• **Parts of the exercise**
a. In the 2004 Pacific Handball Cup page below, rewrite the paragraph beginning "Hosts Australia were the winners" as a short list that keeps its main facts.
b. Copy word for word the passage of the 2004 Pacific Handball Cup page below, starting with "- Runners-up: New" and going on through "and Cook Islands.".
*** Supplied text ***
2004 Pacific Handball Cup

Tournament details
- Host country: Australia
- Venue: 1 (in 1 host city)
- Dates: 7–13 June
- Teams: 3 (from 1 confederation)

Final positions
- Champions: Australia (1st title)
- Runners-up: New Caledonia
- Third place: French Polynesia

Tournament statistics
- Matches played: 7
- Goals scored: 373 (53.29 per match)

= 2004 Pacific Handball Cup =

The 2004 Men's Pacific Handball Cup was held in Sydney, Australia between 7 and 13 June 2004. It was simultaneously hold with the 2004 Oceania Handball Championship.

The competition participants host Australia, New Zealand, Tahiti, Cook Islands and New Caledonia.

Hosts Australia were the winners and undefeated all tournament. New Caledonia in the final were runners up followed by Tahiti, New Zealand and Cook Islands.
*** End of Supplied text ***
*** Extracted data ***
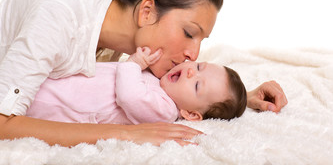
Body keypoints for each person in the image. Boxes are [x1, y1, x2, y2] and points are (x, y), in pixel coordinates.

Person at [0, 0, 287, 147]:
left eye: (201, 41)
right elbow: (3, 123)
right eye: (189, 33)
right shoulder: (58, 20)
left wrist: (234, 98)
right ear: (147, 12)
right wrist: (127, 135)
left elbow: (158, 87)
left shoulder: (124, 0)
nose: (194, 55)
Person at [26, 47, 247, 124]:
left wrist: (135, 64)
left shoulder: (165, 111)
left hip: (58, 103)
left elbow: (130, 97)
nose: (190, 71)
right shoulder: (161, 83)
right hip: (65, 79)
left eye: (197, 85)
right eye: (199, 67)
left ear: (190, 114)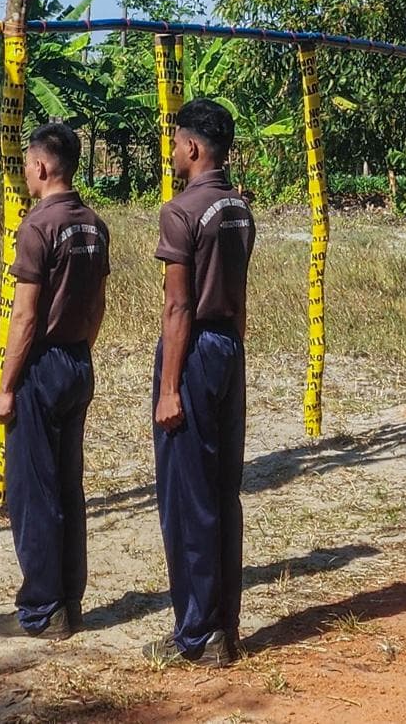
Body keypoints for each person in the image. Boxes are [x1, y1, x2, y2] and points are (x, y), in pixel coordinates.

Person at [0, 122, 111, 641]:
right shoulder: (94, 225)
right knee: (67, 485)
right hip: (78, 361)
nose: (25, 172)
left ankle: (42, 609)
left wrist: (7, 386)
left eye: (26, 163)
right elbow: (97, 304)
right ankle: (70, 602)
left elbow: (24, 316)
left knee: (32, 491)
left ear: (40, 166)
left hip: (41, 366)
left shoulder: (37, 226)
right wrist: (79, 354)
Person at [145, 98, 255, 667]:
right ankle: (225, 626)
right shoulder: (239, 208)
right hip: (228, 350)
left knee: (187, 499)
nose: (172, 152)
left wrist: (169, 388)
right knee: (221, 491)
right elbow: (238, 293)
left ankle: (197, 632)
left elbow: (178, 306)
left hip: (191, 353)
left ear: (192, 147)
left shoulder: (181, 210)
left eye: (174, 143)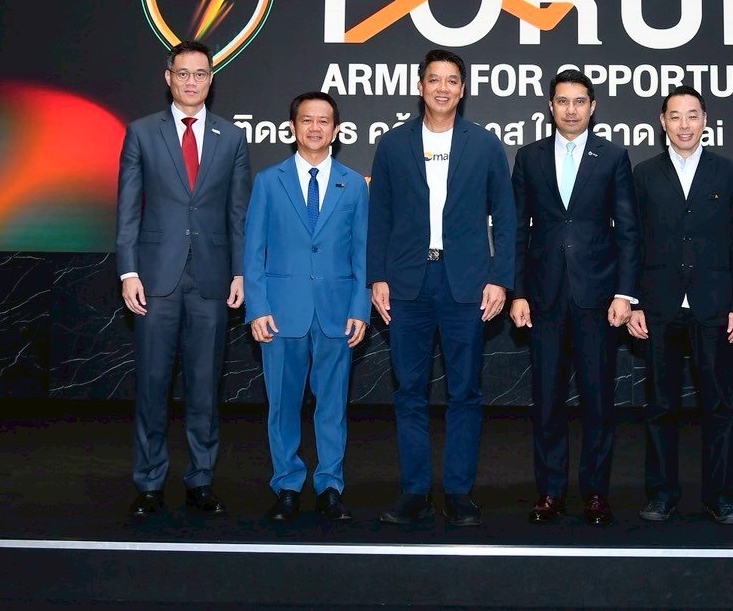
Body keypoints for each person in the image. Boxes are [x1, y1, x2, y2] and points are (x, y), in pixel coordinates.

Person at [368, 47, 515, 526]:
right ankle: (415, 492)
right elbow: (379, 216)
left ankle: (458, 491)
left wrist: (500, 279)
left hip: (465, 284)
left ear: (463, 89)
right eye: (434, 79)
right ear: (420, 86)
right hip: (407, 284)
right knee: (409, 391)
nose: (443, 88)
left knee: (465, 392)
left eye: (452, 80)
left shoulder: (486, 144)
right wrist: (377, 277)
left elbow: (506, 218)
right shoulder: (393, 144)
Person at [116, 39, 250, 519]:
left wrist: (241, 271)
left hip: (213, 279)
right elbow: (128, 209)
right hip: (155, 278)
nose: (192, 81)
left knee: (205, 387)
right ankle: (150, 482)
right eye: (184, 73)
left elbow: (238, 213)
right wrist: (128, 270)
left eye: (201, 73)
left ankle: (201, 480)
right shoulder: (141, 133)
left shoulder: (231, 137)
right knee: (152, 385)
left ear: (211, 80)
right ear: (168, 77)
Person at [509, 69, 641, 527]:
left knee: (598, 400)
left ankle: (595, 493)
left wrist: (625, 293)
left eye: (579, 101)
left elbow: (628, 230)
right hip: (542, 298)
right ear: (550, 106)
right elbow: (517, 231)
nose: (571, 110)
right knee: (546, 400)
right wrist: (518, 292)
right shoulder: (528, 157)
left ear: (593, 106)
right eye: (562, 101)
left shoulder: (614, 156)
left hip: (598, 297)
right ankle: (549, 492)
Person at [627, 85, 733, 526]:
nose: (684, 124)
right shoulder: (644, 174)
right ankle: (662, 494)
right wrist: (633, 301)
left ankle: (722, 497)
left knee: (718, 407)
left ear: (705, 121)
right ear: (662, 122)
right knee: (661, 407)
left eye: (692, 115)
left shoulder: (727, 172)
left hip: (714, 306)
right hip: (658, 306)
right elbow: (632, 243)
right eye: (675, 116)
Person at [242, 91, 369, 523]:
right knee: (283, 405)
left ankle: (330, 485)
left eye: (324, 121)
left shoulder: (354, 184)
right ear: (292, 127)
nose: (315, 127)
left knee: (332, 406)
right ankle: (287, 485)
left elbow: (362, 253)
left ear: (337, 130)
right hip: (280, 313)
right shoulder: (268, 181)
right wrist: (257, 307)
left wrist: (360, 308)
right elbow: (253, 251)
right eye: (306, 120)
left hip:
*** End of Extracted data ***
• **Task responses**
a.
- Winners: hosts Australia, undefeated all tournament
- Runners-up in the final: New Caledonia
- Next, in order: Tahiti, New Zealand, Cook Islands

b.
- Runners-up: New Caledonia
- Third place: French Polynesia

Tournament statistics
- Matches played: 7
- Goals scored: 373 (53.29 per match)

= 2004 Pacific Handball Cup =

The 2004 Men's Pacific Handball Cup was held in Sydney, Australia between 7 and 13 June 2004. It was simultaneously hold with the 2004 Oceania Handball Championship.

The competition participants host Australia, New Zealand, Tahiti, Cook Islands and New Caledonia.

Hosts Australia were the winners and undefeated all tournament. New Caledonia in the final were runners up followed by Tahiti, New Zealand and Cook Islands.